How I'm Improving My Relationship With Money
- Zoë Paris
- Sep 28, 2019
- 4 min read
Ah, money. Ye old faithful, and treacherous whore.
At least that's how I view it. Whenever I earned or received money in the past, I spent it immediately. The concept of saving was apparently foreign to me, and when I was a teenager, my financial status was dependent on my parents. Once I reached college, however, I needed to learn how to do the budgeting thing everyone else was doing. I made a rough estimate of my weekly spending on groceries and personal care products, then would ask my parents to send me a weekly 'allowance' of sorts. Then I was awarded work study, so I hurried around my campus looking for any openings; I was starting to feel guilty asking my parents for money all the time. I landed a position as student assistant in the religious studies department and earned just below minimum wage; it didn't matter that much to me though, I was making money!
Then applications to grad school began. I knew I would have to take out more loans, and since I was going to school in England, I had to pay higher fees as an international student (bastards). I spoke with a financial services rep at my university across the pond making sure I understood every detail; soon enough I emailed all the necessary forms asking for as much money as possible so I could afford tuition, food, and housing. Within a matter of weeks, everything went through, and I was given a sum of money meant to last me the whole year of my studies.
Now that I'm officially out of school, I'm in the lovely process of paying back my student loans. It pains me every month to watch my hard-earned money flee my bank account, leaving me feel like I'll never see it again. And since I'm working part-time at the moment, there's not a whole lot of money in my bank account to start with. But this is the problem, the fact that I think I don't have a lot of money and that it's difficult to earn.
After reading You are a Badass at Making Money by Jen Sincero, my whole outlook changed. If I truly want to make more money so I can be financially free and live my dream life, then I need to view money more positively. If I look at money like it's somehow evil, elusive, or only for the 'greedy', then I'll always lack it. But if I view money as a simple tool of exchange, something that provides value to my life by allowing me to live at ease, and something all of us need to live well—then it will come more easily.
Sincero details this way more effectively than I can in this single post, but basically she offers tips, journal exercises, and meditation techniques to help you uncover what limiting beliefs you have about money. It could be that you feel 'dirty' for wanting to be rich; you feel you don't deserve money because there are people who suffer more than you do; or that by being rich, you'll somehow become a greedy pig.
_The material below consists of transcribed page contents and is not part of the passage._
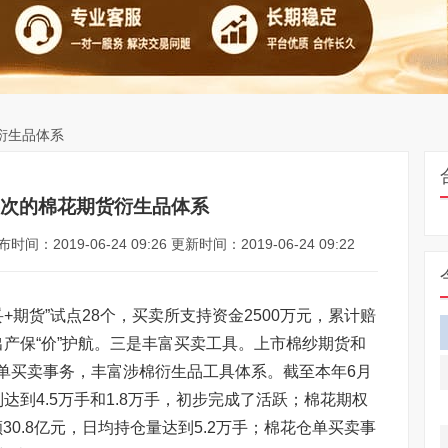
衍生品体系
次的棉花期货衍生品体系
时间：2019-06-24 09:26 更新时间：2019-06-24 09:22
+期货”试点28个，买卖所支持资金2500万元，累计赔
棉花出产保“价”护航。三是丰富买卖工具。上市棉纱期货和
单买卖事务，丰富涉棉衍生品工具体系。截至本年6月
达到4.5万手和1.8万手，初步完成了活跃；棉花期权
额30.8亿元，日均持仓量达到5.2万手；棉花仓单买卖事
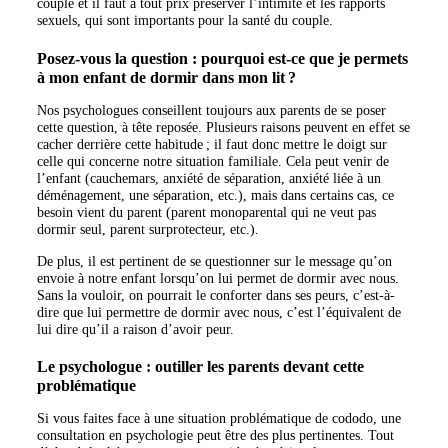
couple et il faut à tout prix préserver l’intimité et les rapports
sexuels, qui sont importants pour la santé du couple.
Posez-vous la question : pourquoi est-ce que je permets
à mon enfant de dormir dans mon lit ?
Nos psychologues conseillent toujours aux parents de se poser
cette question, à tête reposée. Plusieurs raisons peuvent en effet se
cacher derrière cette habitude ; il faut donc mettre le doigt sur
celle qui concerne notre situation familiale. Cela peut venir de
l’enfant (cauchemars, anxiété de séparation, anxiété liée à un
déménagement, une séparation, etc.), mais dans certains cas, ce
besoin vient du parent (parent monoparental qui ne veut pas
dormir seul, parent surprotecteur, etc.).
De plus, il est pertinent de se questionner sur le message qu’on
envoie à notre enfant lorsqu’on lui permet de dormir avec nous.
Sans la vouloir, on pourrait le conforter dans ses peurs, c’est-à-
dire que lui permettre de dormir avec nous, c’est l’équivalent de
lui dire qu’il a raison d’avoir peur.
Le psychologue : outiller les parents devant cette
problématique
Si vous faites face à une situation problématique de cododo, une
consultation en psychologie peut être des plus pertinentes. Tout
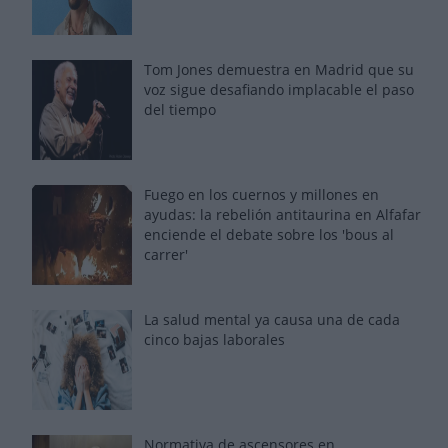
Tom Jones demuestra en Madrid que su
voz sigue desafiando implacable el paso
del tiempo
Fuego en los cuernos y millones en
ayudas: la rebelión antitaurina en Alfafar
enciende el debate sobre los 'bous al
carrer'
La salud mental ya causa una de cada
cinco bajas laborales
Normativa de ascensores en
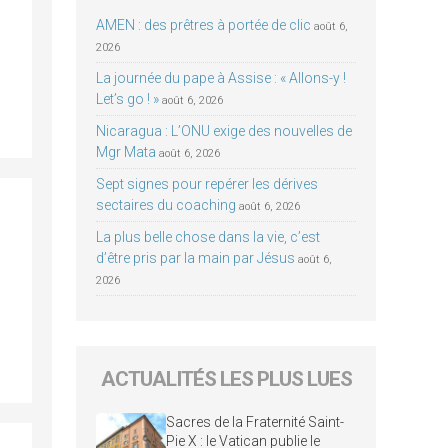
AMEN : des prêtres à portée de clic
août 6,
2026
La journée du pape à Assise : « Allons-y !
Let’s go ! »
août 6, 2026
Nicaragua : L’ONU exige des nouvelles de
Mgr Mata
août 6, 2026
Sept signes pour repérer les dérives
sectaires du coaching
août 6, 2026
La plus belle chose dans la vie, c’est
d’être pris par la main par Jésus
août 6,
2026
ACTUALITÉS LES PLUS LUES
Sacres de la Fraternité Saint-
Pie X : le Vatican publie le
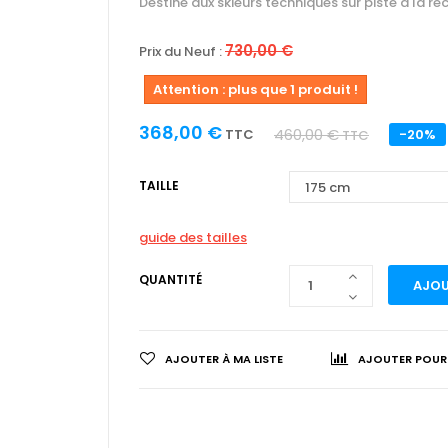
Destiné aux skieurs techniques sur piste à la re
730,00 €
Prix du Neuf :
Attention : plus que 1 produit !
368,00 €
460,00 €
TTC
-20%
TTC
TAILLE
guide des tailles
QUANTITÉ
AJOU
AJOUTER À MA LISTE
AJOUTER POUR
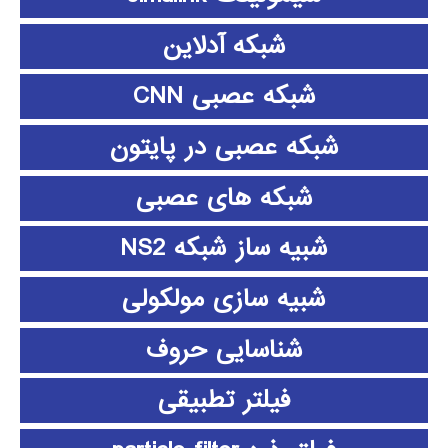
شبکه آدلاین
شبکه عصبی CNN
شبکه عصبی در پایتون
شبکه های عصبی
شبیه ساز شبکه NS2
شبیه سازی مولکولی
شناسایی حروف
فیلتر تطبیقی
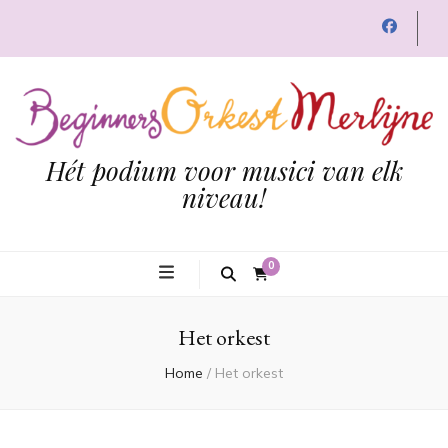
Hét podium voor musici van elk
niveau!
0
Het orkest
Home
/
Het orkest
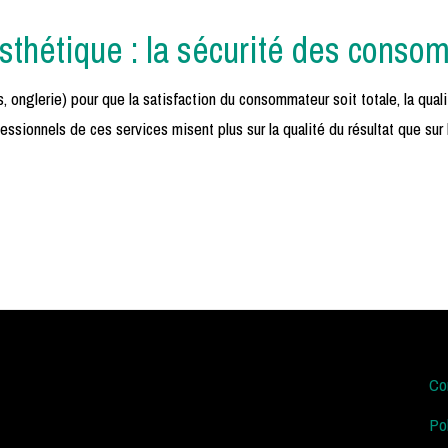
esthétique : la sécurité des cons
, onglerie) pour que la satisfaction du consommateur soit totale, la quali
ofessionnels de ces services misent plus sur la qualité du résultat que su
Co
Po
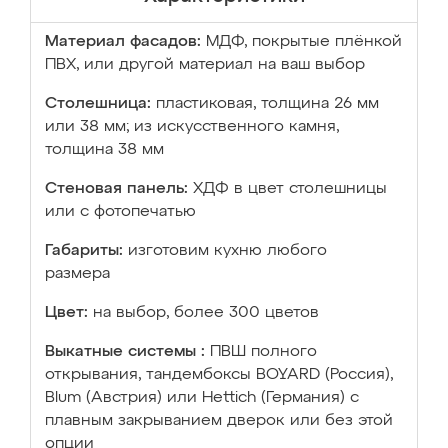
Материал фасадов:
МДФ, покрытые плёнкой
ПВХ, или другой материал на ваш выбор
Столешница:
пластиковая, толщина 26 мм
или 38 мм; из искусственного камня,
толщина 38 мм
Стеновая панель:
ХДФ в цвет столешницы
или с фотопечатью
Габариты:
изготовим кухню любого
размера
Цвет:
на выбор, более 300 цветов
Выкатные системы :
ПВШ полного
открывания, тандембоксы BOYARD (Россия),
Blum (Австрия) или Hettich (Германия) с
плавным закрыванием дверок или без этой
опции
She wants readers to see that money is simply a tool of exchange, and that there's nothing negative about wanting plenty of money to provide you with the life you want to live.
When I was doing these exercises, I discovered that I found money difficult to earn because I thought I would become an asshole if I had a lot of it. Like if I became rich, somehow I would become this greedy, snobby person who felt better than everyone else. But this is entirely my own anxiety taking over; me having money won't make me a bad person, that's my own irrationality taking over. If I had a lot of money, I could not only pay off my student loans—I could pay off my mom's, too. I could afford better health insurance; have my own place; a car; and give to my family. My dream is to buy my mom a house with everything she could ever need, along with a new car and a housekeeper who could come several times a week (my mom has Rheumatoid Arthritis, so the extra help around the house could allow my mom to avoid injury to her joints). There is so much positivity I could associate with money instead of focusing on the unfounded negativity.
I'm working on building a positive relationship with money constantly, but it's admittedly tough when I'm still not able to afford my own place, a car, or even have health insurance. I often feel discouraged, then have to snap myself out of it so I can remind myself that money is always available to me. It's not some elusive phantom that exists only in my imagination; it's a real, tangible tool that I can have as long as I keep not only working, but thinking positively about earning it. Every time I catch myself feeling nervous about not having enough money, I consciously shift to thoughts like, "All the money I could ever need is here for me", "Money flows easily to me constantly", and "Money allows me to live comfortably and peacefully." All of these 'replacement thoughts' are mentioned by Sincero, along with more concrete tips on how to change your negative associations with money and wealth, so I highly suggest you pick up a copy and see for yourself how you can improve your relationship with money.
While many of us have our own anxieties about money, many of us also don't recognize that these anxieties could be prohibiting us from earning more. I encourage you to really look at how you view money, what scares you about it, how money improves your life, and so on. We all deserve to live comfortably without fear of missing a bill or not being able to afford a doctor visit; it all starts with our motivation to change our negative thoughts so we can be in alignment with wealth.
In the meantime, I'll be going over my credit card statement and brainstorming money-making activities...and trying not to buy an overpriced steam mop.